- Vishnupuri Location in Maharashtra, India Vishnupuri Vishnupuri (India)
- Coordinates: 19°06′43″N 77°17′20″E﻿ / ﻿19.11194°N 77.28889°E
- Country: India
- State: Maharashtra
- District: Nanded

Government
- • Type: Gram panchayat

Population (2011)
- • Total: 6,910
- Demonym: Hambarde Vishnupurikar

Languages
- • Official: Marathi
- Time zone: UTC+5:30 (IST)
- PIN: 431606
- Telephone code: 02466
- Vehicle registration: MH-26

= Vishnupuri, Nanded =

Village in Maharashtra

Vishnupuri is a village in Nanded taluka of Nanded district in the Indian state of Maharashtra. It is 10 km from Nanded city on the Nanded-Latur highway. Though it is a village, it is now a suburb of the city due its close proximity and rapid urbanisation. Swami Ramanand Teerth Marathwada University, Shri Guru Gobind Singhji Institute of Engineering and Technology, Dr. Shankarrao Chavan Government Medical College, sahayog educational campus are located there

==Demography==
- As per 2011 census, Vishnupuri has total 1,256 families residing. Village has population of 6,910 of which 3,570 were males while 3,340 were females.
- Average Sex Ratio of village is 936 which is higher than Maharashtra state average of 929.
- Literacy rate of village was 80% compared to 82.95% of Maharashtra. Male literacy rate was 87% while female literacy rate was 72%.
- Schedule Caste (SC) constitutes 23.5% of total population while Schedule Tribe population was 1.2%.

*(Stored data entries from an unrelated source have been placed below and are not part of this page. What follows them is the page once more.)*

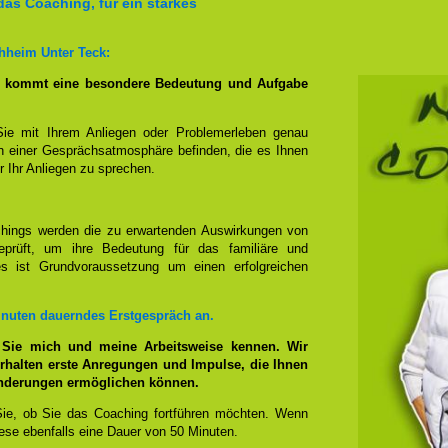
das Coaching, für ein starkes
hheim Unter Teck:
g kommt eine besondere Bedeutung und Aufgabe
Sie mit Ihrem Anliegen oder Problemerleben genau
n einer Gesprächsatmosphäre befinden, die es Ihnen
r Ihr Anliegen zu sprechen.
hings werden die zu erwartenden Auswirkungen von
prüft, um ihre Bedeutung für das familiäre und
ies ist Grundvoraussetzung um einen erfolgreichen
inuten dauerndes Erstgespräch an.
 Sie mich und meine Arbeitsweise kennen. Wir
rhalten erste Anregungen und Impulse, die Ihnen
änderungen ermöglichen können.
ie, ob Sie das Coaching fortführen möchten. Wenn
se ebenfalls eine Dauer von 50 Minuten.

==Geography and transport==
Following table shows distance of Vishnupuri from various cities.

| City | Distance(km) |
|---|---|
| Nanded | 10 |
| Loha | 24 |
| Sonkhed | 13 |
| Parbhani | 58 |
| Latur | 126 |
| Hingoli | 78 |
| Aurangabad | 237 |
| Mumbai | 540 |

==Politics==
Vishnupuri is a part of Nanded South constituency for the Maharashtra Legislative Assembly. As of 2019, the Member of the Legislative Assembly representing Vishnupuri was Mohanrao Hambarde of the Congress party. Since, Hemant Patil has been elected as an MP from neighbouring Hingoli LS constituency, this assembly seat is vacant and election for the same was set to be held in October 2019 along with the state general election.

For elections to the Parliament of India, the village is a part of Nanded constituency and has Prataprao Patil Chikhalikar, a former MLA as its representative in the Lok Sabha. Conventionally Shiv Sena has a strong hold in this region.